I would like to annotate texts to create entity spans in an example and then annotate those entities with relations.
rels.manual allows this, but the interface is tough since each word in the example is rendered as an image. It would be nice if the example text could be rendered as it is in the ner interface (i.e as text). Words would only able to participate in a relation if those words have been annotated as an entity span.
Hi! What exactly are you trying to do that would need the tokens to be rendered as actual text? To allow the more complex interactions for drawing relationship arcs, including the flexible arrows, token boundaries, token merging etc, the relations UI uses a <canvas> and that's also what the text is drawn on.
If you know that only some tokens are relevant for what you're doing, it's definitely a good idea to reduce visual complexity by only allowing certain tokens to be selected, defined by match patterns. That's also how some of the more specific built-in workflows like the coref recipes do it.
The easiest way to do this would be to use the ner.manual recipe to annotate the entities, then feed that data forward into a workflow like rel.manual with disable patterns that disable all tokens that are not entities (e.g. tokens with "ENT_TYPE": ""). You'll then only be able to connect entities, not all tokens.
thanks much Innes. I think disable patterns will get us there.
That said what about the following:
"John supported France instead of Spain because his older brother supported France too."
I might want to annotate that "John" and "France" participate in something like a Support relation, and connect an arc to an explanatory span. Easy enough to enable Person and Country ents for example, but it would be hard to enable (not disable) text like the "because his older brother supported France".
The general idea to annotate a relation along with explanatory text. This is unusual but i was considering this approach to produce a dataset of ents, relations and explanations to try some experiments in extractive summarisation.
Any thoughts welcome, but thanks for pointing out the disable pattern feature.
That's true, and if your annotation objective includes "every token can in theory be connected to any other token", it makes it more difficult to simplify the task because you'll have to allow the possibility of any token being connected.
Another potential problem you'll very easily have with the explanatory texts is that it'll be hard to enforce consistency because the boundaries are often vague and ambiguous.
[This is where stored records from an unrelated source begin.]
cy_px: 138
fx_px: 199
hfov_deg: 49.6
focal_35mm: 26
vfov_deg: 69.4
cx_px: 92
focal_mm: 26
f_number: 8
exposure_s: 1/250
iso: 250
One annotator may highlight "because [...] too", someone else might not include the "because", someone else might only highlight "his older brother". You can solve this with more detailed annotation instructions or by introducing more constraints around what can be selected.
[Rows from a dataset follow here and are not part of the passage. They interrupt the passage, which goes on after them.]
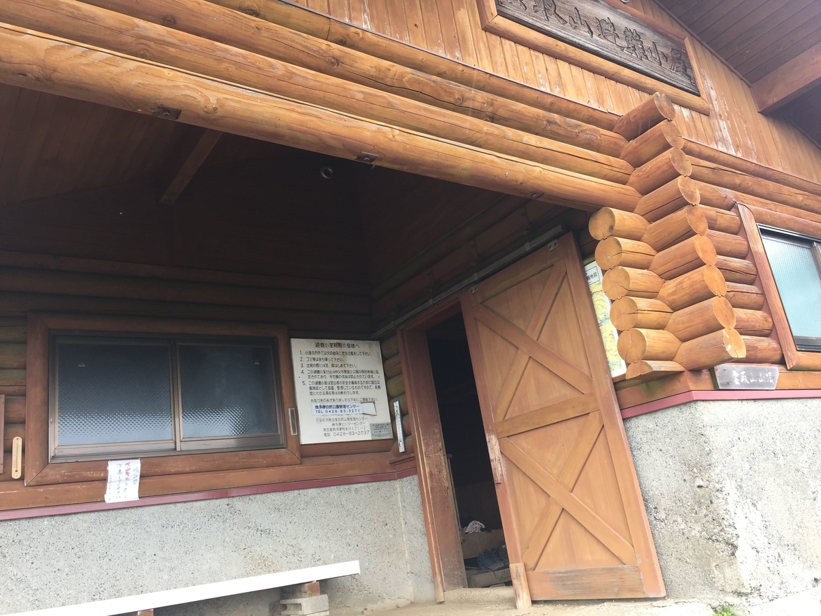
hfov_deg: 61.7
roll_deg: +7.4
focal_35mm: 29
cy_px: 308
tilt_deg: +17.7
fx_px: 688
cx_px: 410
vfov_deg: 48.2
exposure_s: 1/166
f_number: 2.2
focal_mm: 4.15
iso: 32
One thing to experiment with in your case could be to not mix the very straightforward entity relation annotation and the more vague explanatory span highlighting in the same interface, because those are pretty different types of annotations. For example, you could focus on the actual relation annotations first, and then make another pass over the data where you display the relation statically and then show the raw text again and let the annotator highlight the explanation. (This could especially be helpfu in the beginning if you have multiple annotators because you can annotate the same example multiple times and it'll make it pretty easy to spot significant conflicts in boundaries etc.)
then feed that data forward into a workflow like rel.manual
Hello Ines, thanks for all of your awesome work.
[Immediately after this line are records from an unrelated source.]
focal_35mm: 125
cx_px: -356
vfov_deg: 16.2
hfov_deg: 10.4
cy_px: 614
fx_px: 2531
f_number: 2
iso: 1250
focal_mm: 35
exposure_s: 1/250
I wondered what have you meant here, how can I feed the results of a NER task to a consecutive REL task? Is there a way to have both NER and REL in the same 'blocks'?
(If you did it both in the same interface, you'd kinda end up with the same problem as described earlier in the thread where your possible spans have very ambiguous boundaries and you only know the constraints for the relations once you've annotated the spans. So it can make more sense to do it in two steps.)